Copy out each of the entries below word for word, omitting the pictures.
- - -
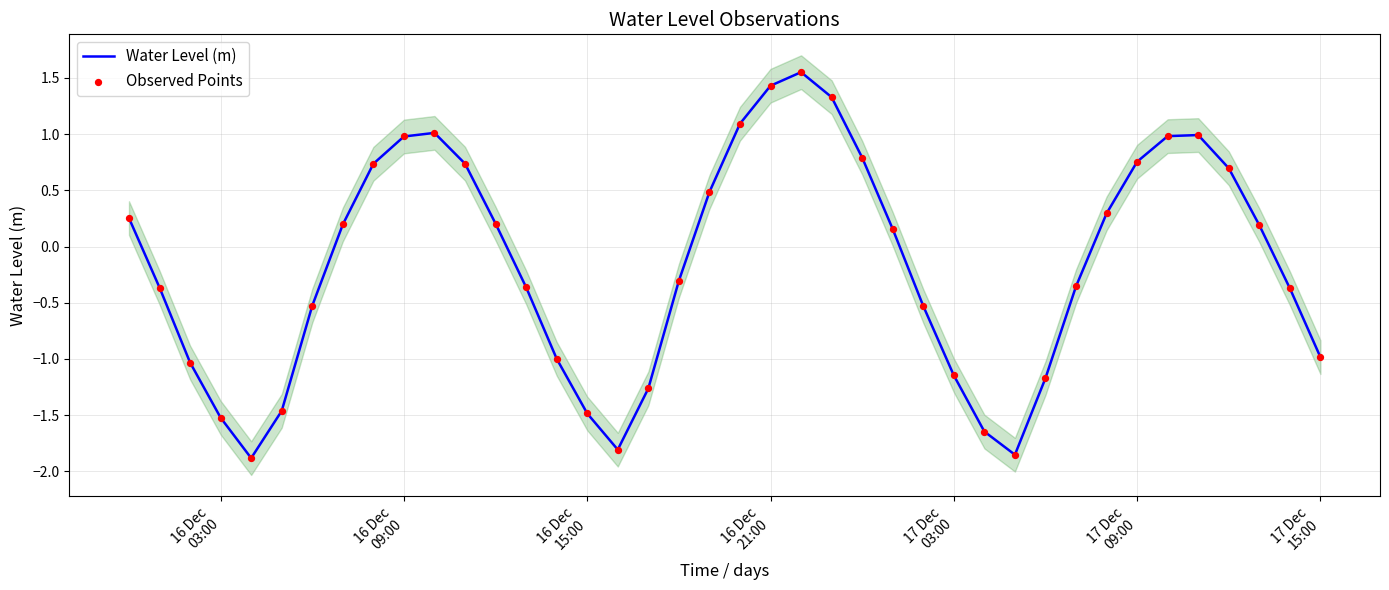

Which series contains the lowest Y value?

Water Level (m)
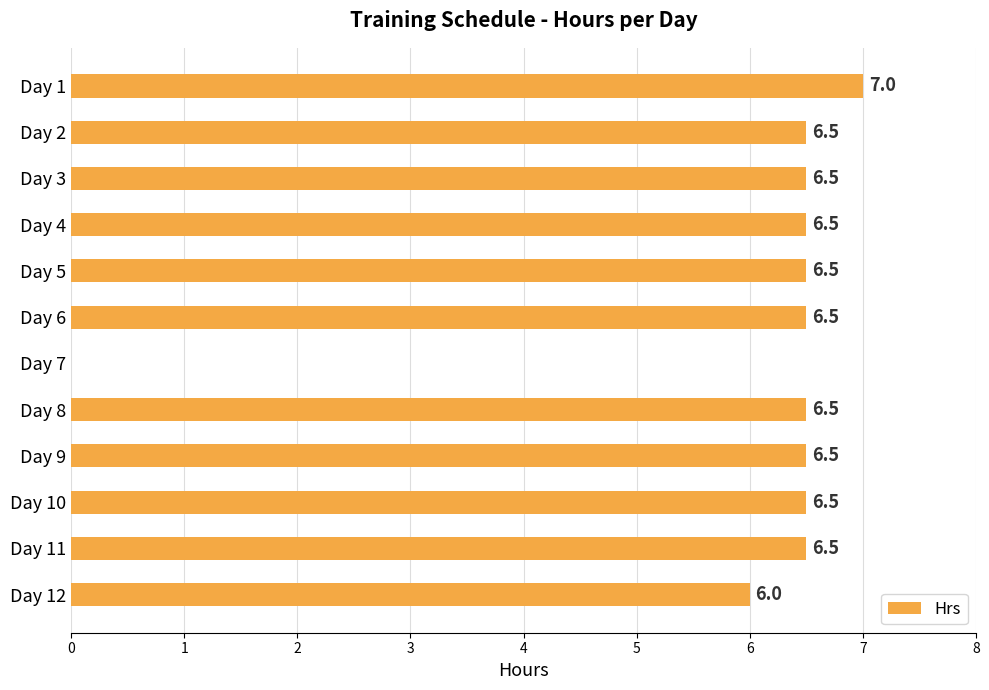

Reading top to bottom, list all the values displayed in this chart.

Day 1=7.0	Day 2=6.5	Day 3=6.5	Day 4=6.5	Day 5=6.5	Day 6=6.5	Day 7=0.0	Day 8=6.5	Day 9=6.5	Day 10=6.5	Day 11=6.5	Day 12=6.0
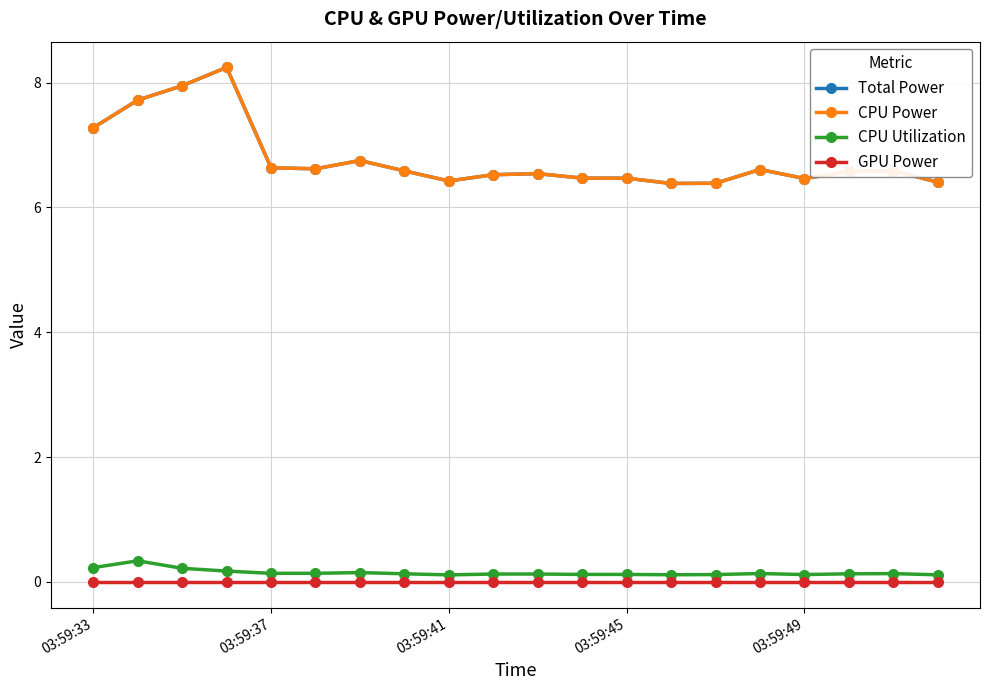

Does the chart have visible grid lines?

Yes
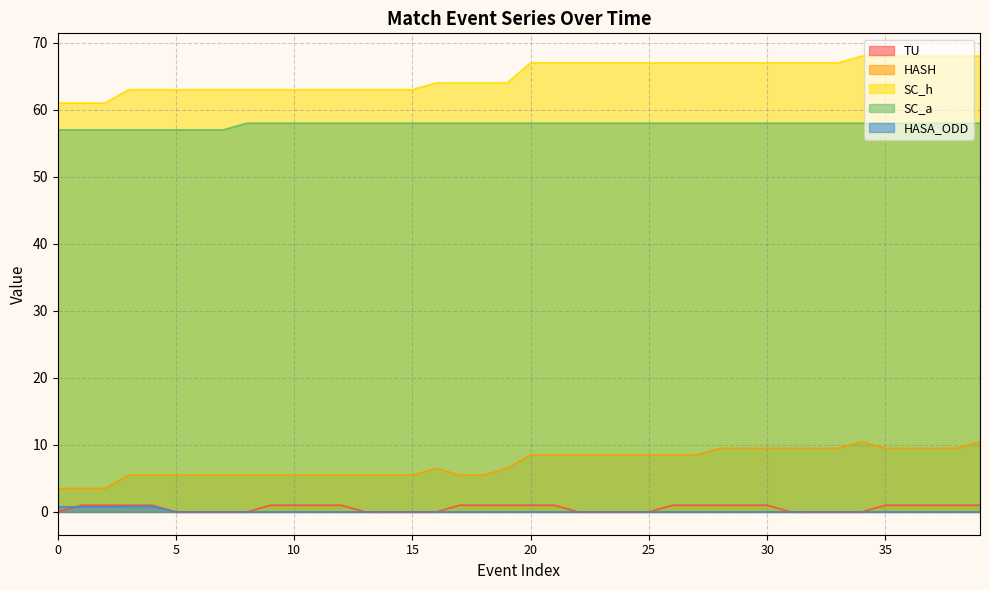

The SC_h series shows 63.0 at 8. True or false?

True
- - -
Output of the task:
Which series contains the lowest Y value?

Water Level (m)

Reading top to bottom, list all the values displayed in this chart.

Day 1=7.0	Day 2=6.5	Day 3=6.5	Day 4=6.5	Day 5=6.5	Day 6=6.5	Day 7=0.0	Day 8=6.5	Day 9=6.5	Day 10=6.5	Day 11=6.5	Day 12=6.0

Does the chart have visible grid lines?

Yes

The SC_h series shows 63.0 at 8. True or false?

True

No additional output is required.